BEGIN

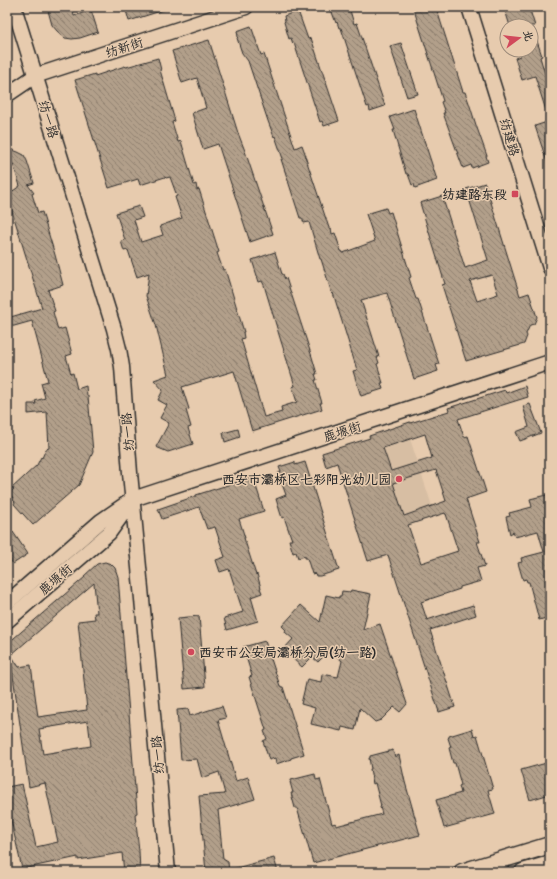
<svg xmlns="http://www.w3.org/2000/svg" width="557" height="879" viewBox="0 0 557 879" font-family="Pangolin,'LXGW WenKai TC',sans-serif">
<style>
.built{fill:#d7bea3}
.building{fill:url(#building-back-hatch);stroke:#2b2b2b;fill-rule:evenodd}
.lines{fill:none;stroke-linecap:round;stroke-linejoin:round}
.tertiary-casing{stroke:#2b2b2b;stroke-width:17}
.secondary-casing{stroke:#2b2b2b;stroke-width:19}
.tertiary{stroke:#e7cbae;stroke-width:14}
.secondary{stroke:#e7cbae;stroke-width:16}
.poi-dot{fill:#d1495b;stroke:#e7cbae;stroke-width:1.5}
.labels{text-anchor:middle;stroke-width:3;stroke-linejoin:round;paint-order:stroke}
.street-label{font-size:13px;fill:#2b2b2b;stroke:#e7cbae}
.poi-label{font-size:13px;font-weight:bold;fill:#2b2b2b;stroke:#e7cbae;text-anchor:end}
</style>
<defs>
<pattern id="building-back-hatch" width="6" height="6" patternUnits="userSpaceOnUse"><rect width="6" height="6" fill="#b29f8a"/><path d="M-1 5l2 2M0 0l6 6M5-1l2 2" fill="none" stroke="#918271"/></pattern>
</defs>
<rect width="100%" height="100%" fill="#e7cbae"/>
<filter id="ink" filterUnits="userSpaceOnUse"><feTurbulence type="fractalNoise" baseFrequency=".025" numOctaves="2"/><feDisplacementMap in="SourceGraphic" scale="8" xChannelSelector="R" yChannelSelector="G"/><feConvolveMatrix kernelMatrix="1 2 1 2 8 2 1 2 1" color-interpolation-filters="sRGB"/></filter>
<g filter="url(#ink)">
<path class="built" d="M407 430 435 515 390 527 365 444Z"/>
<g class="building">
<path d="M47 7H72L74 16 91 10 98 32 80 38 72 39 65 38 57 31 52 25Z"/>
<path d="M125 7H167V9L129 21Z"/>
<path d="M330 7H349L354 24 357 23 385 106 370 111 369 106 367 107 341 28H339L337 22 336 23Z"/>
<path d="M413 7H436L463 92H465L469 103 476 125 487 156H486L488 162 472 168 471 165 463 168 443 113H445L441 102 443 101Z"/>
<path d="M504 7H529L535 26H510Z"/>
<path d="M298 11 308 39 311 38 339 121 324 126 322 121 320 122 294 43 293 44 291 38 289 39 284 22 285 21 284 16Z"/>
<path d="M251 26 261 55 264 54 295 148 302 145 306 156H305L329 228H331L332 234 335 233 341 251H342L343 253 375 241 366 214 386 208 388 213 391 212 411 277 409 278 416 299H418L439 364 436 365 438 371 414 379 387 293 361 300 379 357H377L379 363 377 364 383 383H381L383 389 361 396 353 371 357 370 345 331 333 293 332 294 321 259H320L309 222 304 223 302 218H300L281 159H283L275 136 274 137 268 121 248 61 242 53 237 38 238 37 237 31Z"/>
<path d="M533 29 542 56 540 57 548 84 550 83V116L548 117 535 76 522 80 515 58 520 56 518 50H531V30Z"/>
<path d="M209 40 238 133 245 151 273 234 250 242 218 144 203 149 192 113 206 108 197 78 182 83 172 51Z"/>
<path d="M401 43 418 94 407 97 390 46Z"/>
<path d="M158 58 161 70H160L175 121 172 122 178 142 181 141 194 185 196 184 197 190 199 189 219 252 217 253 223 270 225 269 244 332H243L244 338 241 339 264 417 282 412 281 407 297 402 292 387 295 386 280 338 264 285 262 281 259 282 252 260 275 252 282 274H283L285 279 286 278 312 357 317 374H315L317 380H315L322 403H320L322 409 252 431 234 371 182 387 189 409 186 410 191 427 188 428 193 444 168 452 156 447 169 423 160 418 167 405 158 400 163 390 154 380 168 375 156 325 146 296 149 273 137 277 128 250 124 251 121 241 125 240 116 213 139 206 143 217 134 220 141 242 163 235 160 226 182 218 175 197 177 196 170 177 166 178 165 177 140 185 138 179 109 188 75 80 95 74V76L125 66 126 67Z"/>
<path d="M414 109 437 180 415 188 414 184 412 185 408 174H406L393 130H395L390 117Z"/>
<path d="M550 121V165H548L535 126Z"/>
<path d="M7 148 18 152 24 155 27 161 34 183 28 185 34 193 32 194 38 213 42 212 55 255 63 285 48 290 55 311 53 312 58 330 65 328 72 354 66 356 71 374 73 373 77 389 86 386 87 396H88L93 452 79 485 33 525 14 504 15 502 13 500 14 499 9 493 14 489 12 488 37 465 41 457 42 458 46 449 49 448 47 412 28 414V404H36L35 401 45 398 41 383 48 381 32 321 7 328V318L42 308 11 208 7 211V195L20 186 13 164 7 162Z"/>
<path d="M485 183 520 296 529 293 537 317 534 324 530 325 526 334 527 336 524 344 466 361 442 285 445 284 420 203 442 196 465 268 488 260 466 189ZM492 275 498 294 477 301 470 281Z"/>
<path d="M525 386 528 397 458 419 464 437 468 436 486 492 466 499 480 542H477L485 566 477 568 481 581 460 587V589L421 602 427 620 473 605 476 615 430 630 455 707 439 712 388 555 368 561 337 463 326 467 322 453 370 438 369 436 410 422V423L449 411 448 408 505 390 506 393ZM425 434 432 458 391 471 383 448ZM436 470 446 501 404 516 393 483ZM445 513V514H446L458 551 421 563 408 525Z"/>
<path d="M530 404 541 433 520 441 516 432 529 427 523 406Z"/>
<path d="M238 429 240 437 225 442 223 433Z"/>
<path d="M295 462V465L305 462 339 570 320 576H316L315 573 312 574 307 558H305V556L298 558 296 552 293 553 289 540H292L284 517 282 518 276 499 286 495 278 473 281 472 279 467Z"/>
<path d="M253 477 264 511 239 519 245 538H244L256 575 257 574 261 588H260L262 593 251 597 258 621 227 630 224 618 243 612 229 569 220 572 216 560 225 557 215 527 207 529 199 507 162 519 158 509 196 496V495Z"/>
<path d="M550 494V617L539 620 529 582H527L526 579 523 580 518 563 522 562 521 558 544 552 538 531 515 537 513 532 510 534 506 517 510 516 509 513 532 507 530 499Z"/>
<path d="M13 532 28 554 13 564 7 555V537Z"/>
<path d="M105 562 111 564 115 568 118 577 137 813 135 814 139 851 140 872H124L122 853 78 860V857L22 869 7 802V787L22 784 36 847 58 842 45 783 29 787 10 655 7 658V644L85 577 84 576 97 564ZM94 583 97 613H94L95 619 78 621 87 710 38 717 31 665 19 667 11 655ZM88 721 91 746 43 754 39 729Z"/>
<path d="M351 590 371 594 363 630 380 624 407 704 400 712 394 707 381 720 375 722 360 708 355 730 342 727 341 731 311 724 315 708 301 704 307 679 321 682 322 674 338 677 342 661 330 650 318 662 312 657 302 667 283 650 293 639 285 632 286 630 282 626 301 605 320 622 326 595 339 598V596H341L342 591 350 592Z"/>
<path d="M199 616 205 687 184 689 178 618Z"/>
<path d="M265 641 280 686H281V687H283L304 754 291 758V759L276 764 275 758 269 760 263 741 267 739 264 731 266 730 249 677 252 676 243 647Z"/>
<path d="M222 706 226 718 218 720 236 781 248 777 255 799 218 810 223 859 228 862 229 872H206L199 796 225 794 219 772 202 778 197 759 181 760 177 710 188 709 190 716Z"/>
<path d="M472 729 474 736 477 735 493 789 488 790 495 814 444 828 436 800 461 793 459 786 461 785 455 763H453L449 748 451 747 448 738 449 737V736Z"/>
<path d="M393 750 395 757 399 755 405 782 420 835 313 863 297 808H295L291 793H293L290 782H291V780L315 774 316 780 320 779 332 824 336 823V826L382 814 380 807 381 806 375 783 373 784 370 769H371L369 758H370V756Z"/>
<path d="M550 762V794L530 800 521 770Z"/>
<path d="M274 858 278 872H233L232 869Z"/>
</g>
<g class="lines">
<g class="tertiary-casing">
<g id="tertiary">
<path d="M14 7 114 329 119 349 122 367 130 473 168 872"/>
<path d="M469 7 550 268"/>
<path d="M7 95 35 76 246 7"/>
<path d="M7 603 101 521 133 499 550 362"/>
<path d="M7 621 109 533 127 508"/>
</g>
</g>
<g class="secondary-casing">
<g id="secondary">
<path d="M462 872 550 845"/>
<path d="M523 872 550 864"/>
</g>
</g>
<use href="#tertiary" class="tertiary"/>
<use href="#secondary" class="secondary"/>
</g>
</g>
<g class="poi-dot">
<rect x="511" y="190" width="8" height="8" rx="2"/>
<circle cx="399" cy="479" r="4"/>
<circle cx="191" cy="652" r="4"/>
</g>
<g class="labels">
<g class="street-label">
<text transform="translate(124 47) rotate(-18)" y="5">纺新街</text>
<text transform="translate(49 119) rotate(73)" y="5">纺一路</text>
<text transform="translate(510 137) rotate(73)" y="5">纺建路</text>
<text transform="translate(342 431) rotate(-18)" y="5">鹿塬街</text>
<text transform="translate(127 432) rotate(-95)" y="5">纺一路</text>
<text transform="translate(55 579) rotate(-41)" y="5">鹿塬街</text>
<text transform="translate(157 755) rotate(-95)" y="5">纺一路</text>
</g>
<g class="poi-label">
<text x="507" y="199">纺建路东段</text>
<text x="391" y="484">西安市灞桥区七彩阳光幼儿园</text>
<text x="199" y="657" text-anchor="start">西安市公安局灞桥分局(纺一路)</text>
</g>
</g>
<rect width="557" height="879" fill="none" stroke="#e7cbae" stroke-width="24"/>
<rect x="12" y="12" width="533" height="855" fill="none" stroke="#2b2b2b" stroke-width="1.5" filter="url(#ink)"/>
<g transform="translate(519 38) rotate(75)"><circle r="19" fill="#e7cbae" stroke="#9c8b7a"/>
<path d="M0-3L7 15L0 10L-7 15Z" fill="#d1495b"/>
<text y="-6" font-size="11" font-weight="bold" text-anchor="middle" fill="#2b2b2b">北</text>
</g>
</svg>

END

● What you need to do:
Calculate the number of lines above that include the word "linejoin", giving that number by itself.

● Task solution:
2